Trovai la Olympus Om2 di mio padre in soffitta all’età di 18 anni. Non ho più smesso di fotografare. Ho provato ad avere altri lavori, non ha funzionato. C’è stato un periodo di due anni, molto brutto, in cui non ho fotografato. Appena ho ripreso in mano la macchina mi sono sentita di nuovo bene. Sono inciampata nella fotografia per caso, ma poi mi ha legata forse per sempre.
Direi che lei ha scelto me. Poi io ho scelto come usarla.
Quando è nato il tuo sodalizio artistico con il Burlesque?
Credo nel 2012. Mi affascinava, volevo fotografarlo. Ho contattato tante artiste e mi sono spostata per incontrare, su Verona, Bologna, Roma. Da lì ho cominciato a lavorare con Burlesque Cabaret Verona e poi con il Silk Ribbon Cabaret Team.
Fotografare il Burlesque, tra palco e studio
Come descriveresti l’arte del Burlesque vista da dietro l’obiettivo?
A volte vorrei solo mettere giù la macchina e godermi lo spettacolo! Però mi da tanta gioia vedere le artiste felici con le loro foto e mi piace fare parte della forza creativa.
C’è stato un evento in particolare a cui hai lavorato che ti ha fatto pensare: “Questo è il Burlesque che volevo rappresentare”?
In realtà nessuna in particolare.
Oltre alla fotografia sul palcoscenico e nel backstage, realizzi anche molti shooting in studio. Quale rapporto deve crearsi tra la performer e la fotografa?
Una fotografa deve creare una relazione con la persona che sta fotografando. Ci deve essere una condivisione. Ci devono essere momenti veri.
Fuori dall’Italia
Nel 2016 sei stata la prima italiana ad entrare nella “Top 50 – No performer Chart” del 21st Century Burlesque Magazine. Ti piacerebbe raccontare il Burlesque al di fuori del nostro paese?
Certo! Viaggiare mi è sempre piaciuto. Mi piacerebbe capire come viene visto il burlesque negli altri paesi.
C’è una burlesque performer straniera che vorresti ritrarre?
Non ho preferenze.
Arte al femminile
Da sempre sei vicina al mondo artistico declinato al femminile. Ad oggi come vengono accolte le artiste in questo ambiente?
C’è ancora disparità.
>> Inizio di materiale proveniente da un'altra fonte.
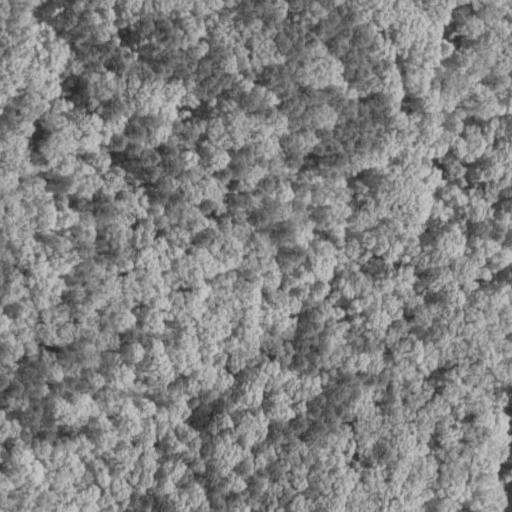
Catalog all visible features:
road: (374, 113)
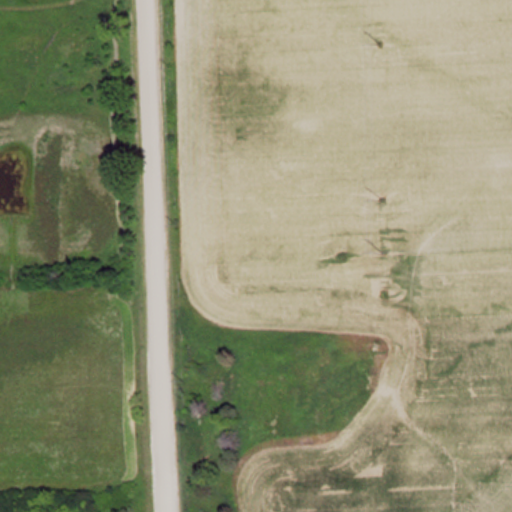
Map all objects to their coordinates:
road: (153, 256)
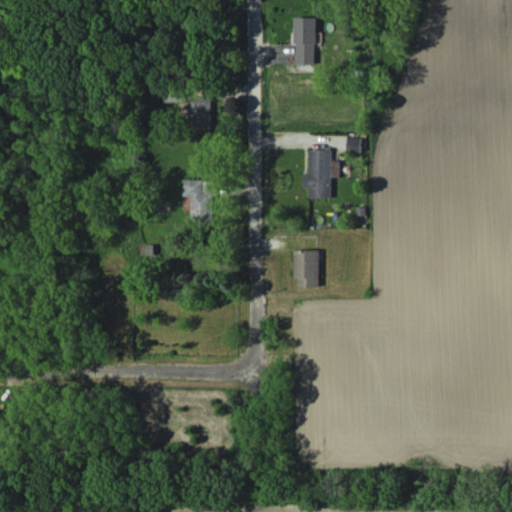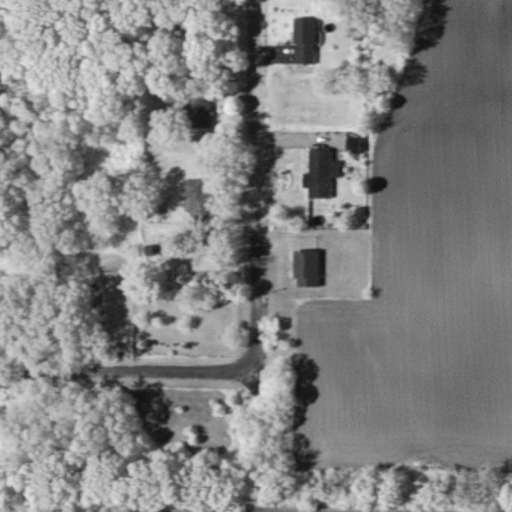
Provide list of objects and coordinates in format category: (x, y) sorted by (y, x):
building: (306, 39)
building: (201, 112)
building: (354, 144)
building: (321, 172)
road: (250, 187)
building: (201, 197)
building: (308, 267)
road: (125, 376)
La metà o più delle persone che studiano arte sono donne, eppure nelle gallerie, nelle fiere, nei padiglioni ci sono più uomini. Anche il mondo dell’arte ha grandi passi da fare.
Sei tra le organizzatrici della prima Biennale della Fotografia Femminile a Mantova. Vuoi raccontarci qualcosa in più di questo progetto?
Sono presidente dell’associazione La Papessa, che dà vita alla BFF. A raccontarlo in questo momento mi si stringe un po’ il cuore. Abbiamo dovuto rimandare ad aprile 2020 l’evento a causa delle ordinanze regionali emanate per contenere il Covid-19. Dopo quasi due anni di lavoro, eravamo così vicine!
Però siamo resilienti e abbiamo recuperato il programma. Il progetto nasce per le ragioni di cui parlavamo prima. La BFF punta a creare opportunità, una piattaforma, una rete per fotografe, ancora stereotipate e sottovalutate. Nel mondo ci sono ancora discriminazioni e ci sono tanti modi per combatterle. Noi lo facciamo con quello che conosciamo, la fotografia.
Il programma è online su www.bffmantova.com.
Cosa c’è nel futuro di Anna Volpi?
Questa domanda è come “raccontaci della tua arte”. Mi viene sempre in mente Homer Simpson che indietreggia e sparisce nel cespuglio. La butto lì, gestisco la BFF, allargo le attività di Studio Meraki, poi tra 10 anni vado ad appoggiare il culo nella sabbia.
Ma solo nell’anno off della Biennale. Però in verità chi lo sa. Sicuramente allungherò la mia lista di progetti fotografici e non la finirò mai. Magari finirò di scrivere il mio romanzo.